(EXERCISE DIRECTIONS)
From the entries, return every line where the string "between" shows up.
-=-=-
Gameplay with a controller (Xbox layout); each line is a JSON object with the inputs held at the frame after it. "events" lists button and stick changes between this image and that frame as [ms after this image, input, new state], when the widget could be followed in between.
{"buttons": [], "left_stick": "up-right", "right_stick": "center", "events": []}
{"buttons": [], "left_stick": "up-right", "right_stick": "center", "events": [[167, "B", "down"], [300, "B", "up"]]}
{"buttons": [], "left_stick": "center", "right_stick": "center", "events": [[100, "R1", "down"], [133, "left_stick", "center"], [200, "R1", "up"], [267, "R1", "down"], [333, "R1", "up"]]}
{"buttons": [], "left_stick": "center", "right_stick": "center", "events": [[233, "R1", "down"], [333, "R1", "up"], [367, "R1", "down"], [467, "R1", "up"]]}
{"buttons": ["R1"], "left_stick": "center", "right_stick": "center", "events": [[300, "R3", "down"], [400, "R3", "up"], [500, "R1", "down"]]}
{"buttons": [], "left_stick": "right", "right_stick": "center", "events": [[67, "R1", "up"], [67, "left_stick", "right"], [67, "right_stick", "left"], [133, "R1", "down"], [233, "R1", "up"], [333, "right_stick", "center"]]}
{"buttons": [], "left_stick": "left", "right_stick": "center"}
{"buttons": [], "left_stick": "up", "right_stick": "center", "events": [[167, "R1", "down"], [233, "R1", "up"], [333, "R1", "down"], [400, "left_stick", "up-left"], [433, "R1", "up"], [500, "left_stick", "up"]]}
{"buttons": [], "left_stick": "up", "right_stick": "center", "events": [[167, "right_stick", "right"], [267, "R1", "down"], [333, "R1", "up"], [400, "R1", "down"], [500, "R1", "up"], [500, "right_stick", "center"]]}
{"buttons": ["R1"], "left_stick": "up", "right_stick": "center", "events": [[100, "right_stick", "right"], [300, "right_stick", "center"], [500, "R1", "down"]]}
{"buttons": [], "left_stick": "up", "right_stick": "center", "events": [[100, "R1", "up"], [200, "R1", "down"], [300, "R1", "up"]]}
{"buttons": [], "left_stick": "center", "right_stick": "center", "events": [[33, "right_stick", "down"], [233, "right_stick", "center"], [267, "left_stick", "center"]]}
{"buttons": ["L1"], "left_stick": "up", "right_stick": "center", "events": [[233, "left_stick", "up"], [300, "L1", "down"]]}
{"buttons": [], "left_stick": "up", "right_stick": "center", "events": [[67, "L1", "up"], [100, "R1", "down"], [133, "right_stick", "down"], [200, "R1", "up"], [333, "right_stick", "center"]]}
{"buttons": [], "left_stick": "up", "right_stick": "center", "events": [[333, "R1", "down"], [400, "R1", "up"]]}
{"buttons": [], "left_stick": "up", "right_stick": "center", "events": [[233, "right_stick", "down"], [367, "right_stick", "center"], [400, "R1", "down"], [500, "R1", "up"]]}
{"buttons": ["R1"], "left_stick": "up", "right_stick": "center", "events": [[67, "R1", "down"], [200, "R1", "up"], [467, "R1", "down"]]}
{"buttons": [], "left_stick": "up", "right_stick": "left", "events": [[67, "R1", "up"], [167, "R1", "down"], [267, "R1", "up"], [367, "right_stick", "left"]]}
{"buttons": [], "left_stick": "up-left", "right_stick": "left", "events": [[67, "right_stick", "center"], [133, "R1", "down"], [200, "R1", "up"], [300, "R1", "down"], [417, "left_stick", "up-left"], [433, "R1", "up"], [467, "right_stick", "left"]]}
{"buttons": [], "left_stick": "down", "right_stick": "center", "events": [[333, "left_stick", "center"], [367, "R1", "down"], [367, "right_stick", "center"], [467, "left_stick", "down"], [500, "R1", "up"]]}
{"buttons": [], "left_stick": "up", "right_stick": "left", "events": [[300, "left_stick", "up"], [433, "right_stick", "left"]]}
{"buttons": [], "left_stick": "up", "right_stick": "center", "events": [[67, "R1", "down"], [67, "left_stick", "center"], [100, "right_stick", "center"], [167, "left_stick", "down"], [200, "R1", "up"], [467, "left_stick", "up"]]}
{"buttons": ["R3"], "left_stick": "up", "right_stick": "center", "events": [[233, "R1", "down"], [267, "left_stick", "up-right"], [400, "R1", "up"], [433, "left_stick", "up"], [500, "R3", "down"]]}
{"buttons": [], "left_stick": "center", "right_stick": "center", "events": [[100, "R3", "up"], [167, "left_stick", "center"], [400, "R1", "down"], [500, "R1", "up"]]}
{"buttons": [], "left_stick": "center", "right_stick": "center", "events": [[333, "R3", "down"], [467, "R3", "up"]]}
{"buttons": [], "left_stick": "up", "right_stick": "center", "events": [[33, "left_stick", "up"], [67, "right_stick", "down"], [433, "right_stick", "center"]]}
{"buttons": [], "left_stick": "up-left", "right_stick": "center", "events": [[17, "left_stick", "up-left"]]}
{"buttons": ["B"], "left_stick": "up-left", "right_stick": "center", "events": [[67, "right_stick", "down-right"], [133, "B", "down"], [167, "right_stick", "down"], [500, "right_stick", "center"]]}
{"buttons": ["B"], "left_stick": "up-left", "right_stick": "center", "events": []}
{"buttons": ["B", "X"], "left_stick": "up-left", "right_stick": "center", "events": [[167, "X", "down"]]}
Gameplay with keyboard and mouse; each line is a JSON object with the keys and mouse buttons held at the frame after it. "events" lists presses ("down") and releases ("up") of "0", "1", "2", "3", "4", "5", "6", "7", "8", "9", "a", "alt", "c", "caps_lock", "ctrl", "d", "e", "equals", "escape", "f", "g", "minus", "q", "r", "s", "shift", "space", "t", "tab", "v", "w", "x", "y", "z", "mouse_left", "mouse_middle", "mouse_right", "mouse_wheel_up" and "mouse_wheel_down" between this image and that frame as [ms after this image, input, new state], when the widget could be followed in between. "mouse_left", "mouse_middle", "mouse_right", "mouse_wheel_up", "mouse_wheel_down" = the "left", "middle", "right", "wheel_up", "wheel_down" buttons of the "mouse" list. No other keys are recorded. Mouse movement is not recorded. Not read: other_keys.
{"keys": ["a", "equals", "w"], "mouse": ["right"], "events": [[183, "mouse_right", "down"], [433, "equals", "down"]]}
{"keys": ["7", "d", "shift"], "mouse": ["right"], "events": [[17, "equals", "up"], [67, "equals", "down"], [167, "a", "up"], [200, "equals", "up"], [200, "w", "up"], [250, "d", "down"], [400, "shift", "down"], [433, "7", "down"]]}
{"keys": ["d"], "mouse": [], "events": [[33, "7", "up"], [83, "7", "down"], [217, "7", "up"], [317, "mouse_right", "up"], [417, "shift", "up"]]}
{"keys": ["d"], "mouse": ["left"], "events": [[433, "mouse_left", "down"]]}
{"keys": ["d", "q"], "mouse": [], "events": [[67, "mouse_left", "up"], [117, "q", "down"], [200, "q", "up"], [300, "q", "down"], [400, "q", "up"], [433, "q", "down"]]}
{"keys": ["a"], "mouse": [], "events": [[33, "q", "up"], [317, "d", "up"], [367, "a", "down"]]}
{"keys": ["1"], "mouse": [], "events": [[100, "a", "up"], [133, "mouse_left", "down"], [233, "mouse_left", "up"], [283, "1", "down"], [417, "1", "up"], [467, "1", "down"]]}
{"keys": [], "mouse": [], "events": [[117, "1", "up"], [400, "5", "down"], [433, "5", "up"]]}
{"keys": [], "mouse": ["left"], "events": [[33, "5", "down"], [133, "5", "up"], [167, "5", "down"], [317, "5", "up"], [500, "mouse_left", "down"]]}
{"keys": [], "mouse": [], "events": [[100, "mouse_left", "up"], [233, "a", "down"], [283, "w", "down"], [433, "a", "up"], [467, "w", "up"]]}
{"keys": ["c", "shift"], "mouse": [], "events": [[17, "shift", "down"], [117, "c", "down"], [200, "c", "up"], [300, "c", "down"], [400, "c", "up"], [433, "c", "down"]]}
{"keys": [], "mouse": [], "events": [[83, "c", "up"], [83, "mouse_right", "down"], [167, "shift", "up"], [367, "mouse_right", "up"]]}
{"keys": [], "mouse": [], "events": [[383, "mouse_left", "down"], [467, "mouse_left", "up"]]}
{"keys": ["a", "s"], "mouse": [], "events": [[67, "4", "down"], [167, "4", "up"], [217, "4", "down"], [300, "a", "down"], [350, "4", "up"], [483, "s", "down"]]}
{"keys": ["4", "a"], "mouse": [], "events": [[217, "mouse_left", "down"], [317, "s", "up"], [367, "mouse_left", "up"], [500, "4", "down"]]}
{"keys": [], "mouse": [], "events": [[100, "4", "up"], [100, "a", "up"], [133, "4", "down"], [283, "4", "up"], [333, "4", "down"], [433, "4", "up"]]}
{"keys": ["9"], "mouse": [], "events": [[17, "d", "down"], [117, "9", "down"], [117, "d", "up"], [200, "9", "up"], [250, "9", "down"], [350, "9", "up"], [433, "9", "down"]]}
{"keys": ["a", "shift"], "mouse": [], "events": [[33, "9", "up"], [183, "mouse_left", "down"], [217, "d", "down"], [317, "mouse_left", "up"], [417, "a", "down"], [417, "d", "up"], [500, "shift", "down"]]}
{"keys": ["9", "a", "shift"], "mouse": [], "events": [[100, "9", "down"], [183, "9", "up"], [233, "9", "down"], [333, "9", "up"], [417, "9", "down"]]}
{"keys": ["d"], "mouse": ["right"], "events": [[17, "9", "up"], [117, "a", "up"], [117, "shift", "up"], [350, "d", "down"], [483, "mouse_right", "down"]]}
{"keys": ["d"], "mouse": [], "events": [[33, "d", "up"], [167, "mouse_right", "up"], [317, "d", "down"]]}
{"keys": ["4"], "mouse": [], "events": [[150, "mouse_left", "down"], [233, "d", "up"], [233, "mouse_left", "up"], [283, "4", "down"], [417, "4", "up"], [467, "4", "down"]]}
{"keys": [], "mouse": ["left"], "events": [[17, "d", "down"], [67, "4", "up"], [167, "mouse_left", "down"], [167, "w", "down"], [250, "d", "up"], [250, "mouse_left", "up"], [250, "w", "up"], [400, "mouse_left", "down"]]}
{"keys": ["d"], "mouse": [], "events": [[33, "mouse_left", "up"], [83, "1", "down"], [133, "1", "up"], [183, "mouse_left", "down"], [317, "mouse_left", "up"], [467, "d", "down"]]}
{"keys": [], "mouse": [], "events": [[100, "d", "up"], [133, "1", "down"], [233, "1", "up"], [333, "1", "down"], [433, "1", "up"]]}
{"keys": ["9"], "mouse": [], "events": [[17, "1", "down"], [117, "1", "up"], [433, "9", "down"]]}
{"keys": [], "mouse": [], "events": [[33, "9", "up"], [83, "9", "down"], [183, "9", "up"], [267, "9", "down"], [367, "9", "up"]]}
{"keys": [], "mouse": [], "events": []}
-=-=-
(WRITTEN SOLUTION)
Gameplay with a controller (Xbox layout); each line is a JSON object with the inputs held at the frame after it. "events" lists button and stick changes between this image and that frame as [ms after this image, input, new state], when the widget could be followed in between.
Gameplay with keyboard and mouse; each line is a JSON object with the keys and mouse buttons held at the frame after it. "events" lists presses ("down") and releases ("up") of "0", "1", "2", "3", "4", "5", "6", "7", "8", "9", "a", "alt", "c", "caps_lock", "ctrl", "d", "e", "equals", "escape", "f", "g", "minus", "q", "r", "s", "shift", "space", "t", "tab", "v", "w", "x", "y", "z", "mouse_left", "mouse_middle", "mouse_right", "mouse_wheel_up" and "mouse_wheel_down" between this image and that frame as [ms after this image, input, new state], when the widget could be followed in between. "mouse_left", "mouse_middle", "mouse_right", "mouse_wheel_up", "mouse_wheel_down" = the "left", "middle", "right", "wheel_up", "wheel_down" buttons of the "mouse" list. No other keys are recorded. Mouse movement is not recorded. Not read: other_keys.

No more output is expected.